F*ck Marriage(63)
We nod simultaneously. I glance at Woods, who looks disheveled, and I see that Pearl is watching him as well.
“We’re going to get going,” Pearl says. “Call us if anything changes?”
Jules looks away. She’d rather die than ever call Pearl, but I nod. I can tell Woods doesn’t want to leave, but Pearl grabs his arm and steers him out. Jules and I collapse into the plastic chairs. I realize it’s almost eight o’clock and neither of us have eaten.
“I’ll go get something,” she offers. “I can’t sit here and wait anymore. I feel like I’m going out of my mind.”
“All right,” I say slowly. “I’ll call if anything happens.”
She leaves, her eyes tinged pink, and her fists curled into balls under the sleeves of her sweater. I sit back down to wait. Jules has been gone for no more than twenty minutes when a nurse comes in and informs me that I can see Billie.
“Is she awake?” I ask, following her into the hallway.
She shakes her head. “No. But touch her, talk to her. Let her know you’re there. It helps.”
I nod as she leads me to the door of Billie’s room. She leaves me there and I hesitate a moment before stepping inside. Billie is the only color in the room, her skin pale and mottled with cuts and bruises the color of ripe fruit. I flinch when I see the oxygen tubes snaking into her swollen nose and I realize that it’s broken.
“Oh my God,” I say to myself.
I stand for what feels like forever, staring down at her broken body. This is my fault. I fought with her, said terrible things. She left the office upset and distracted. I pull the only chair in the room right up to her bed. I can’t hold her hand because of the tubes and needles, so I touch the only piece of her arm that isn’t scraped and bruised.
“Billie,” I say. “It’s Satch. I’m here, okay? And I’m not going anywhere. I swear.”
There’s no movement on the machines that read her vitals, no movement on her face. What if she never wakes up? I think. I wouldn’t be able to live with myself. I text Jules to tell her I’ve seen Billie, but by the time she arrives with two bags of takeout, they’ve told me visiting hours are over.
“But I didn’t get to see her,” she complains.
“We’ll come back first thing tomorrow,” I say.
I have no plan to leave the hospital tonight, but Jules nods even though she doesn’t look convinced.
“I can get out of work tomorrow. I don’t want her to be alone when she wakes up.”
“No. You’ve taken your vacation time for Christmas,” I remind her.
She frowns. Jules took off two weeks to go visit her family for the holidays. She flies out the day after tomorrow.
“I’ll stay. The office is closed anyway,” I say.
Reluctantly, she nods.
We eat in the waiting room, though we probably could have gone home since they won’t let us back in to see Billie. When we’re done eating, we clean up our mess, silently dumping the empty containers into the trash.
“I don’t want to go. I feel so guilty,” she says.
“She’s not going to wake up tonight,” I tell her. “Get some rest and you can be back right after work tomorrow.”
She nods, wrapping her arms around my waist. “I’m lucky to have you,” she says. “Billie and I both are.”
I doubt that, especially since I am the reason Billie is laid up in that bed in the first place.

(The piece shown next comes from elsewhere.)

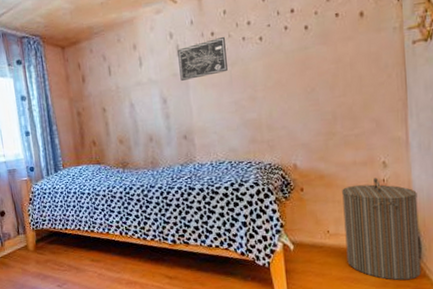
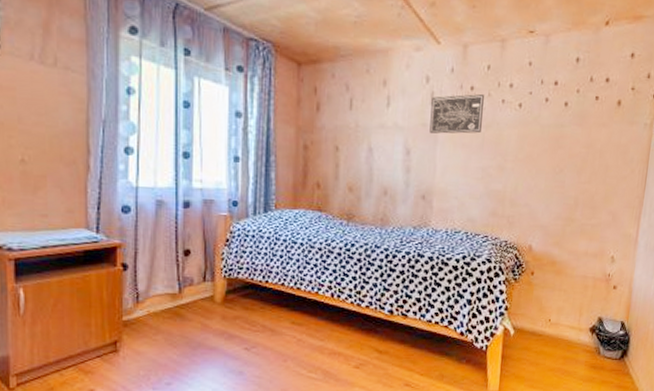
laundry hamper: present [342,177,421,281] -> none [562,271,636,377]

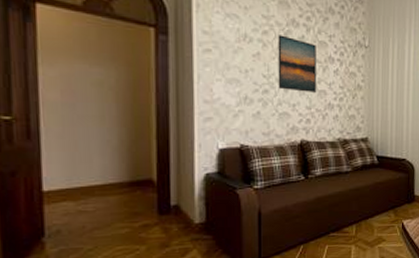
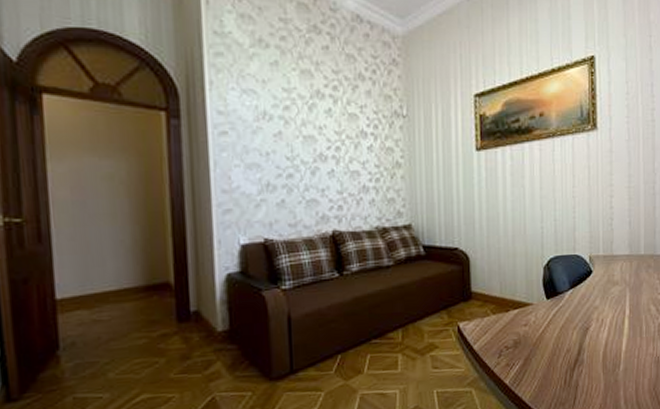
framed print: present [278,35,317,92] -> none [301,109,349,174]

When we walk out the door, there are two cabs waiting in the line.
“Two cabs. Perfect,” she says.
I put her in the first cab, bending down so I can see her.
“I’ll see you tomorrow.” I kiss her on the forehead.
As soon as her cab disappears, I walk back into the hospital.
I doze in the waiting room, my head tilted back and my legs stretched out in front of me until a teenage boy whose head is bent over his phone trips over my legs. I jar awake and he mumbles an apology before moving to a chair near the window. As soon as the nurse on duty will allow it, I am back in Billie’s room occupying the sole visitor chair. She tells me that there has been no change since last night. I spend the next few hours rubbing my thumb across her fingers and staring at her face in case she decides to open her eyes. I’m sick with worry, and to make matters worse, not a person in this goddamn hospital will give me a straight answer. I take to the Internet, which feeds me page after page of depressing statistics about head injuries. I try to reason with her, tell her she has to wake up, but she stays stubbornly still. I memorize the veins in the thin skin of her eyelids.
Jules comes to the hospital during her lunch hour. When she sees me in the same clothes as yesterday, she frowns.
“You stayed all night?”
Before I can answer, Woods walks through the door, a bouquet of wildflowers in his hand. His eyes widen when he sees Billie.
“Great. The whole crew is here,” I say.
He ignores me and steps over to her side, staring down at her. I’ll give it to the guy, he looks worried.
“Probably shouldn’t let Pearl see that moony look on your face,” I say.
“Fuck off, Satcher.”
Dust motes dance in the streaming light. I watch those instead of looking at Billie and Woods. She’s in a coma, and I’m jealous that he’s standing so close to her. I don’t know whether to laugh at myself or be disgusted.